Engineers at South Africa's North West University have developed a testing kit they hope will help resolve the congestion likely to occur during screening for Covid-19 when schools resume classes next month, the institution said on Thursday.
South African schools and universities have been closed since mid-March in an effort to avoid the spread of the coronavirus among students and staff. On Tuesday the department of education said all public school teachers, as well as grade 7 pupils who are set to progress to high school in 2021 and grade 12 learners due to write their final school exams later this year, would be required to return to class on June 1.
In a statement, North West University said hundreds of learners would enter the gates of their particular schools every day, causing huge congestion with regard to health screenings.
The mandatory daily screening and listing of all people entering school premises would generate records that needed to be documented, stored centrally and, when required, shared with or reported to health authorities, but very few schools had adequate capacity for this, the university added.
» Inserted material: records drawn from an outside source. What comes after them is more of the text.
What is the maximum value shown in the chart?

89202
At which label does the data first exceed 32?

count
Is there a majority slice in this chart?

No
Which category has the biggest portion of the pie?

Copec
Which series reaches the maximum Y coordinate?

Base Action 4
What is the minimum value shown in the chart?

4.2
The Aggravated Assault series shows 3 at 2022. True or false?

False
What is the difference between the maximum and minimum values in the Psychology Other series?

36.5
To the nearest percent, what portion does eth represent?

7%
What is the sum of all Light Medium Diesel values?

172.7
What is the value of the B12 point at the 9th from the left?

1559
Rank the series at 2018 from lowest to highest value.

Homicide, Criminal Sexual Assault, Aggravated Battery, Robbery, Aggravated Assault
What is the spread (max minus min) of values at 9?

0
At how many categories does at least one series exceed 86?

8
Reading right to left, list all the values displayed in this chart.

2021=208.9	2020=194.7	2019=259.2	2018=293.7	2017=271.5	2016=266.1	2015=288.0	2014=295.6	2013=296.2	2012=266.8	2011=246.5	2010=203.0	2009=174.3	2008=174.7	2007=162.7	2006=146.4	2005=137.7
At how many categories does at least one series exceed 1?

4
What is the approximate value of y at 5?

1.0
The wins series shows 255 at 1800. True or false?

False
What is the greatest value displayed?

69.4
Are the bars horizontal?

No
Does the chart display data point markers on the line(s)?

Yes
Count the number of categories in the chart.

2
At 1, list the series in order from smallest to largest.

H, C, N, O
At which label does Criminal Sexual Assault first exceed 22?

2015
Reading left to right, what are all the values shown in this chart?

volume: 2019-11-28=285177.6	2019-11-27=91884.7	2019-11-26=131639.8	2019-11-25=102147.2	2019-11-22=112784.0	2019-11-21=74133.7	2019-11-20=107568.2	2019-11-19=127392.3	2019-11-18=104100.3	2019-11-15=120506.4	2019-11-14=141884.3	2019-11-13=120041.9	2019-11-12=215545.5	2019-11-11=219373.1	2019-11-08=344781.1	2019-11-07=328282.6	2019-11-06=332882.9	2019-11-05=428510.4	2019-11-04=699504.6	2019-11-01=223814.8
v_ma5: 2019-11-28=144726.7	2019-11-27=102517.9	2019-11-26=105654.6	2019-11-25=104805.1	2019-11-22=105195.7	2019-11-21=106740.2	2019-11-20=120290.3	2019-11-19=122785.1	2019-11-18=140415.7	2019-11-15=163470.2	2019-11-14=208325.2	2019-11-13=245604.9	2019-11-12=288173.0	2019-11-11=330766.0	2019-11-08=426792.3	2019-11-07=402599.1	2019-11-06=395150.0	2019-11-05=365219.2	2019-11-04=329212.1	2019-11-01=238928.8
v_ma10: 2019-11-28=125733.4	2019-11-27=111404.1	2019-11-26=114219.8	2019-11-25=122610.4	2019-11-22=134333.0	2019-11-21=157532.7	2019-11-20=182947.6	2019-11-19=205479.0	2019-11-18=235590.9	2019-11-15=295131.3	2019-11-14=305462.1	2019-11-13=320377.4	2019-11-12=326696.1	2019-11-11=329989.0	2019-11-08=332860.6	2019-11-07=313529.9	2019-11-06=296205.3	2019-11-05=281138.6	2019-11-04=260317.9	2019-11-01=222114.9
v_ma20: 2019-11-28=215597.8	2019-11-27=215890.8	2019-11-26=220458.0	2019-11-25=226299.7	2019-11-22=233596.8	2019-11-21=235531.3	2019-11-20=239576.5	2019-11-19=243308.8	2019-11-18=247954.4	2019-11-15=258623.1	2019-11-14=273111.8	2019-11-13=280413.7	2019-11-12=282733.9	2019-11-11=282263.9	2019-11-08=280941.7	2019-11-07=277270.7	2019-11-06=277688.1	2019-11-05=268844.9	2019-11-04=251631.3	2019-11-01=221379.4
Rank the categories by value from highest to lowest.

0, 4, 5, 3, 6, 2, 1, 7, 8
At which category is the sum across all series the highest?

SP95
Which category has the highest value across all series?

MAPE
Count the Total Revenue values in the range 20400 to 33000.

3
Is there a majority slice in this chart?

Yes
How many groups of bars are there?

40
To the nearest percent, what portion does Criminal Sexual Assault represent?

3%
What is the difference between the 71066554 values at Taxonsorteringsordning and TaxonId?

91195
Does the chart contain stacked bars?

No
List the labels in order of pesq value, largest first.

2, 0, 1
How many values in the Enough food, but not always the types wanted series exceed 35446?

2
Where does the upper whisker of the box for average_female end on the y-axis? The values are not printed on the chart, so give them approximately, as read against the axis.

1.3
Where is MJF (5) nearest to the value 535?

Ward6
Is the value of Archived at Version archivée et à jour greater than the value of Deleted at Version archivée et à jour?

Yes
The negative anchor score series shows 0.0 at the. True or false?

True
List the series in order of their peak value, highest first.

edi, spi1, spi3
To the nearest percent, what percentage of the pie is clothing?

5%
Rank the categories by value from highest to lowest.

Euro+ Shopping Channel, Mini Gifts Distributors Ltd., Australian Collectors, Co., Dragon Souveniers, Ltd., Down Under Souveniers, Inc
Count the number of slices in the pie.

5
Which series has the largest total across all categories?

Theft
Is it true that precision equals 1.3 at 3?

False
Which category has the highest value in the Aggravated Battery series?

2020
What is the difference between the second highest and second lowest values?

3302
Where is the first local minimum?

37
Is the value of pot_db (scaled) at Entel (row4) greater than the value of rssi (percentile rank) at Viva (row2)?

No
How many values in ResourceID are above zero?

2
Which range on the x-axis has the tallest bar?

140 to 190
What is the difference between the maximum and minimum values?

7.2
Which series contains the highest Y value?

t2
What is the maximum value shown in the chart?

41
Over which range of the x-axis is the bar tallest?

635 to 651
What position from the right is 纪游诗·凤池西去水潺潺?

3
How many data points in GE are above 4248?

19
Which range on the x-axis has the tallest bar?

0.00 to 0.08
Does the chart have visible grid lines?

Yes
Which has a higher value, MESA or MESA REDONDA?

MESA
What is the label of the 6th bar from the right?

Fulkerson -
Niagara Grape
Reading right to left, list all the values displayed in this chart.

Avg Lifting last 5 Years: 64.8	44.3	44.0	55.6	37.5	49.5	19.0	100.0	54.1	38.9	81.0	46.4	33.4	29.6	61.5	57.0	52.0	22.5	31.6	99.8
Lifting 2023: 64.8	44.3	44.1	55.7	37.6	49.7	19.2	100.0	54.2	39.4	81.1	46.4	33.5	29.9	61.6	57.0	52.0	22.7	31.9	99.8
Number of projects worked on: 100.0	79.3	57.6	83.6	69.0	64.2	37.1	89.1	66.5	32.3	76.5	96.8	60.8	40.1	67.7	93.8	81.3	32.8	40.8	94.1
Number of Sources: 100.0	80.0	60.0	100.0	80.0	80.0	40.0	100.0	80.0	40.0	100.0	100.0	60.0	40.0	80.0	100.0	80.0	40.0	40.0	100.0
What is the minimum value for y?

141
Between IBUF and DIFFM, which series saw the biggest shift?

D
It said its engineers led by Professor Leenta Grobler, a specialist in health-related engineering innovations, had come up with a solution involving the digitalisation of the screening and data-capturing process.
They had developed a screening and data-recording kit which would allow every person authorised to enter a particular property to be issued with an identification token, while all points of entry would be equipped with a recording station housing a database, a token reader, a digital thermometer and a simple user interface that employed an Android-operated cell phone.
“This kit will mean significant time savings for the education and work sectors, and may have a radical impact on lockdown screening protocols," Grobler said.
"Data capturing at Covid-19 health screening points will be done using QR codes as identification tokens and commercial off-the-shelf infrared digital thermometers, with the data being gathered by a standard entry-level smart cell phone.”
Grobler said her team planned to pilot the system at local Potchefstroom-based schools during the first week after schools re-opened.
"We would then prefer to license the solution to a suitable partner for commercialisation and roll-out," she added.